Perintah pertama lebih menekankan hubungan kepada Allah, sedangkan yang
kedua lebih menekankan hubungan kepada sesama manusia. Akan tetapi,
tidak berarti kedua perintah tersebut hanya memiliki satu bentuk
hubungan. Shalat tidak berarti jika hasilnya hanya akan melepaskan
kewajiban kepada Allah. Shalat itu dianggap berarti jika dapat
berpengaruh di dalam pergaulan kepada sesama manusia. Ini juga dapat
berarti bahwa shalat memiliki dimensi sosial. Seseorang yang melakukan
kedzaliman begitu pula mereka yang tidak peduli kepada orang-orang yang
ada disekitar mereka dapat disebutkan bahwa nilai-nilai shalatnya belum
teraktualisasi di dalam kehidupan mereka.
Apa
yang digambarkan diatas tampaknya menunjukkan bahwa dzikir di dalam
shalat yang merupakan inti kekhusyukan sangat susah untuk dilakukan.
Tetapi hal itu tidak berarti tidak bisa dilakukan. Olehnya itu, menurut
CeramahPidato.Com, untuk mendapatkan kekhusyukan di dalam shalat, salah
satu cara yang harus ditempuh adalah dengan membiasakan diri
melaksanakannya. Mungkin pada awalnya masih susah untuk khusyuk, tetapi
jika dilakukan secara berkelanjutan maka dengan sendirinya akan muncul.
Inilah mungkin salah satu rahasia mengapa Rasullullah SAW menganjurkan
kepada orang tua untuk mengajarkan shalat kepada anak-anaknya sejak
dini.
Yang
jelas bahwa kita shalat harus dikerjakan sebagai washillah kepada Allah
SWT apabila washillah tersebut terputus maka hubungan kepada Allah
menjadi terputus.
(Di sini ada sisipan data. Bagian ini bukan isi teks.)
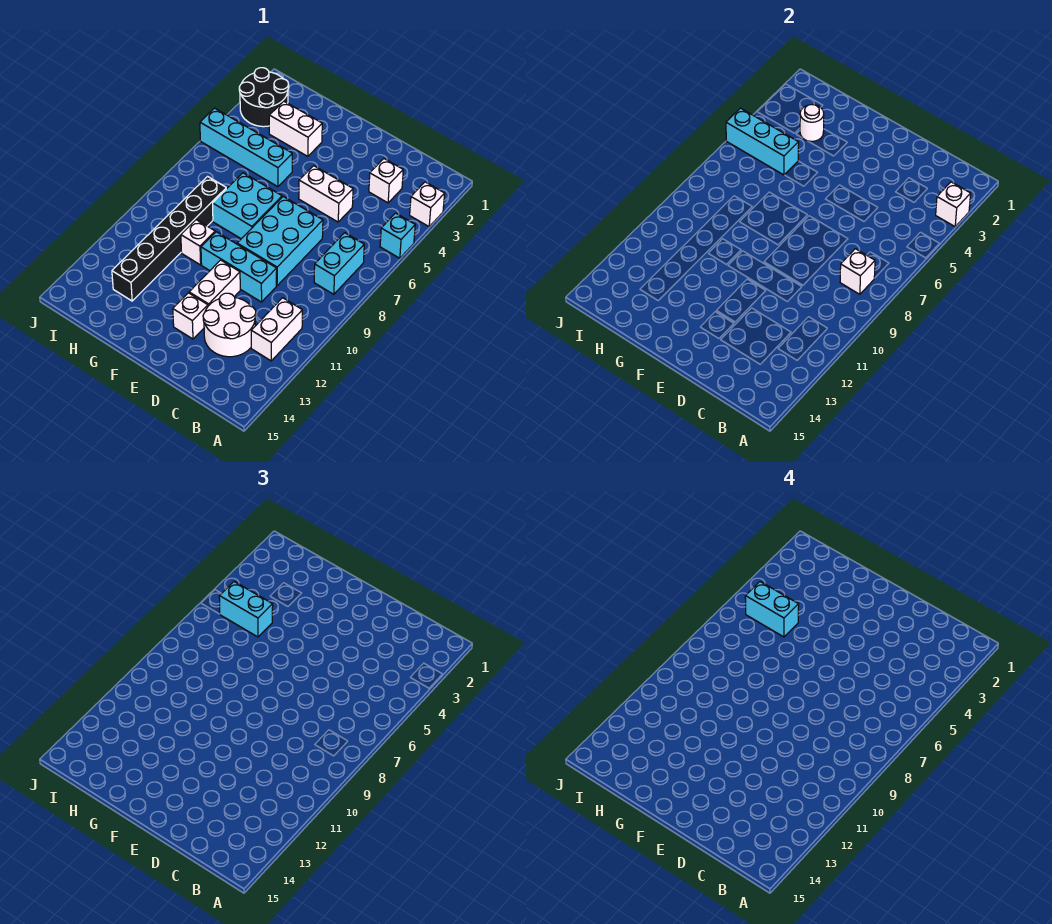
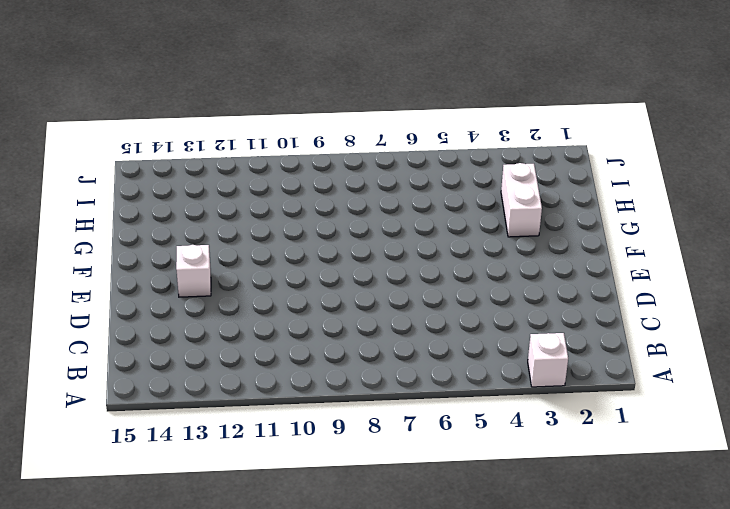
none -> cyan 1x1 brick [380,213,415,258]
none -> cyan 1x2 brick [314,233,364,294]
none -> white 1x2 brick [251,298,302,361]

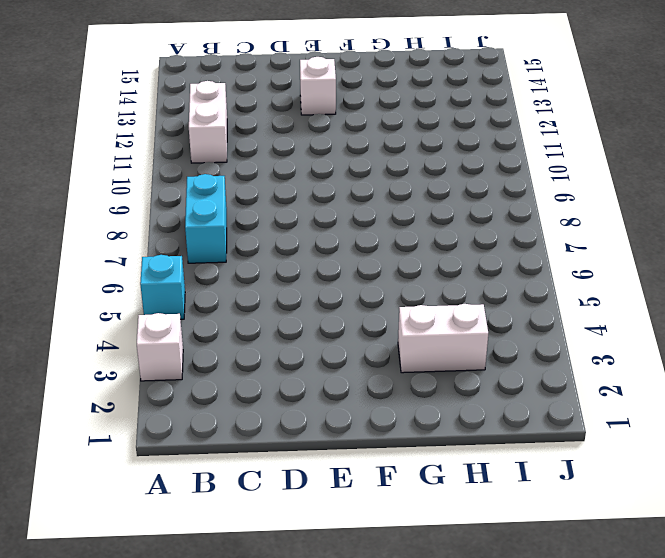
none -> white 1x1 brick [369,159,403,203]
none -> white 2x2 round brick [203,293,256,357]
none -> white 1x2 brick [299,166,353,222]

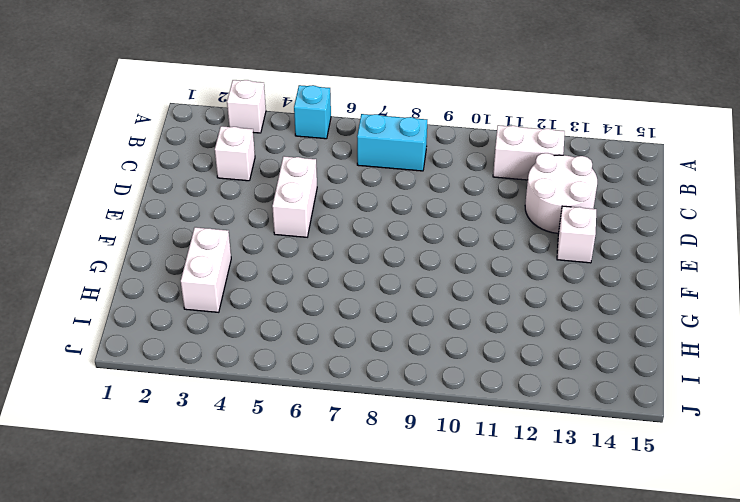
none -> cyan 2x3 brick [237,197,323,286]
none -> cyan 1x3 brick [201,232,277,302]
none -> white 1x2 brick [189,260,240,306]

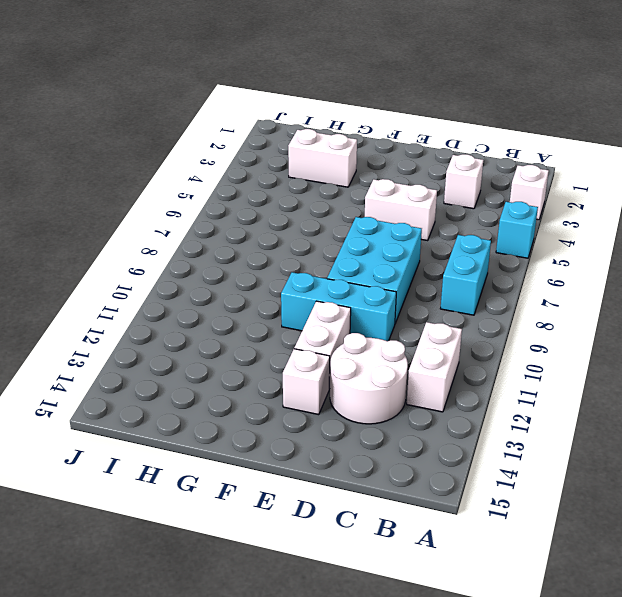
none -> cyan 2x2 brick [213,173,282,239]
none -> cyan 1x4 brick [200,108,292,187]
none -> white 1x1 brick [181,220,215,265]

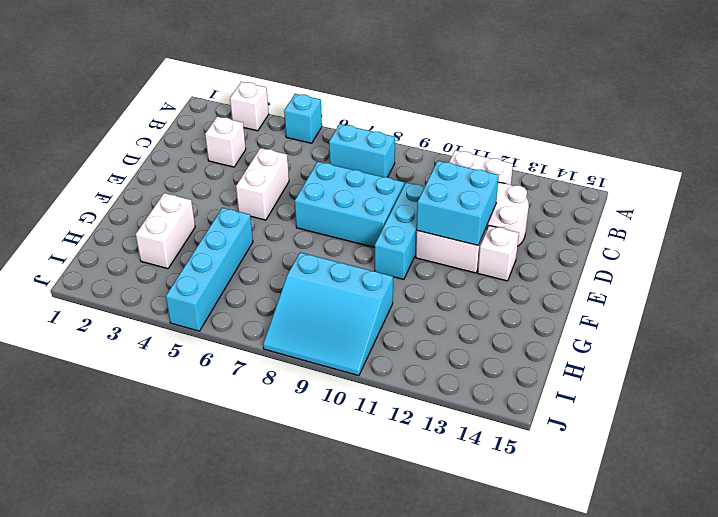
cyan 2x2 brick [417,161,499,245] -> cyan 2x2 brick moved to [213,173,282,239]
cyan 3x3 slope [263,252,393,376] -> black 1x6 brick [112,177,226,301]
none -> white 1x1 brick [181,220,215,265]
none -> black 2x2 round brick [239,68,289,127]
none -> white 1x1 brick [936,182,971,227]

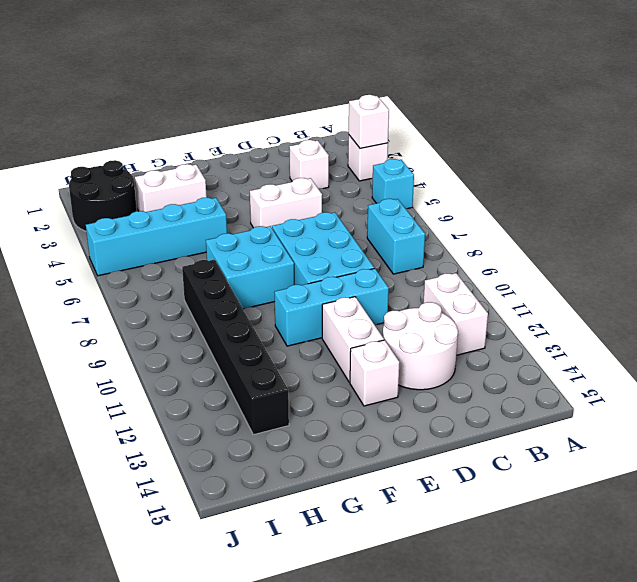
none -> white 1x1 brick [181,220,215,265]
none -> white 1x1 brick [840,249,875,294]
none -> white 1x1 round brick [800,105,824,141]

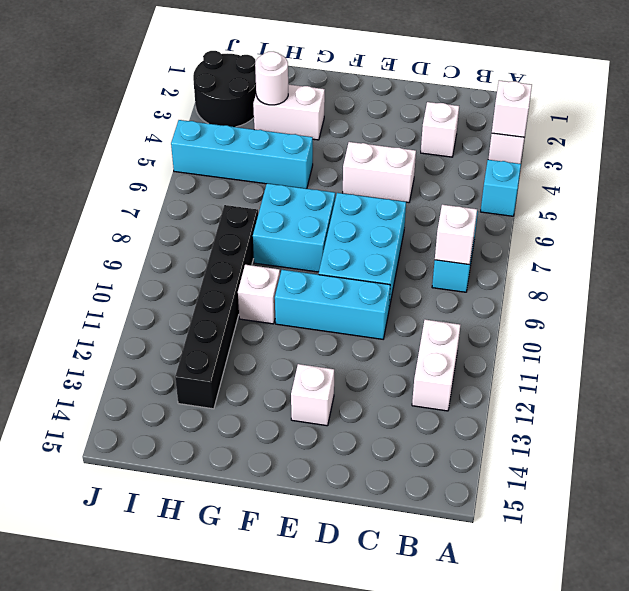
none -> white 2x2 round brick [203,293,256,357]
none -> white 1x2 brick [189,260,240,306]
none -> cyan 1x3 brick [726,108,799,175]

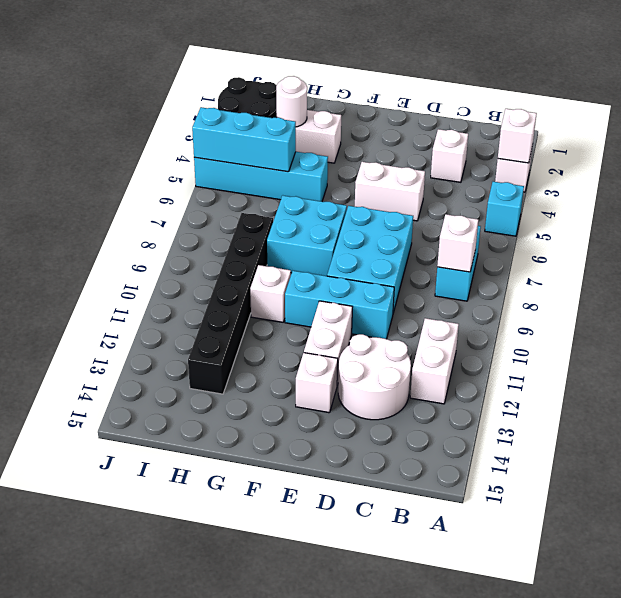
none -> cyan 1x2 brick [219,582,273,637]
none -> cyan 1x2 brick [745,582,799,637]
Apabila hal tersebut terjadi maka sangat memungkinkan
hubungan sosial kepada sesama manusia juga terputus karena orang seperti
ini tidak mendapat hidayah dari Allah SWT. Untuk mendapatkan hidayah
darinya, jalan yang paling ampuh adalah melalui media shalat, karena
didalamnya diajarkan bagaimana memaksimalkan ingatan kepada-Nya. Dan
selanjutnya orang yang banyak mengingat Allah tentu dengan sendirinya
selalu terhindar dari perbuatan yang fakhsya’ dan mungkar, baik kepada
Allah juga kepada sesama manusia, bahkan kepada mahluk Allah yang lain.